IndexVariable.std(dim=None, *, skipna=None, ddof=0, **kwargs)[source]#

Reduce this NamedArray’s data by applying std along some dimension(s).

Parameters:
  • dim (str, Iterable of Hashable, "..." or None, default: None) – Name of dimension[s] along which to apply std. For e.g. dim="x" or dim=["x", "y"]. If “…” or None, will reduce over all dimensions.

  • skipna (bool or None, optional) – If True, skip missing values (as marked by NaN). By default, only skips missing values for float dtypes; other dtypes either do not have a sentinel missing value (int) or skipna=True has not been implemented (object, datetime64 or timedelta64).
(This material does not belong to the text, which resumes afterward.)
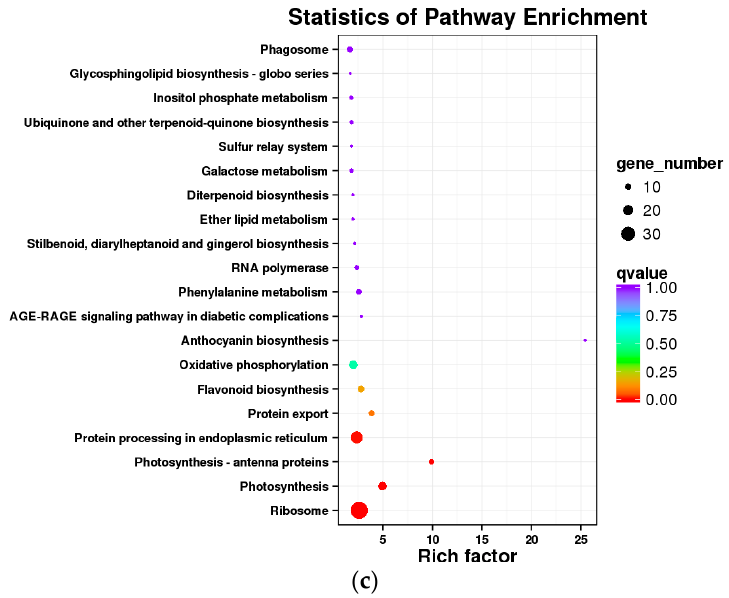
Figure 7. KEGG enrichment analysis of the differentially expressed genes between L, M, and H at the E-L 35, E-L 36, and E-L 38 stages, respectively ( a – c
  • ddof (int, default: 0) – “Delta Degrees of Freedom”: the divisor used in the calculation is N - ddof, where N represents the number of elements.

  • **kwargs (Any) – Additional keyword arguments passed on to the appropriate array function for calculating std on this object’s data. These could include dask-specific kwargs like split_every.

Returns:

reduced (NamedArray) – New NamedArray with std applied to its data and the indicated dimension(s) removed

See also

numpy.std, dask.array.std, Dataset.std, DataArray.std

Aggregation

User guide on reduction or aggregation operations.

Notes

Non-numeric variables will be removed prior to reducing.

Examples

>>> from xarray.namedarray.core import NamedArray
>>> na = NamedArray(
...     "x",
...     np.array([1, 2, 3, 0, 2, np.nan]),
... )
>>> na
<xarray.NamedArray (x: 6)> Size: 48B
array([ 1.,  2.,  3.,  0.,  2., nan])
>>> na.std()
<xarray.NamedArray ()> Size: 8B
array(1.0198039)

Use skipna to control whether NaNs are ignored.

>>> na.std(skipna=False)
<xarray.NamedArray ()> Size: 8B
array(nan)

Specify ddof=1 for an unbiased estimate.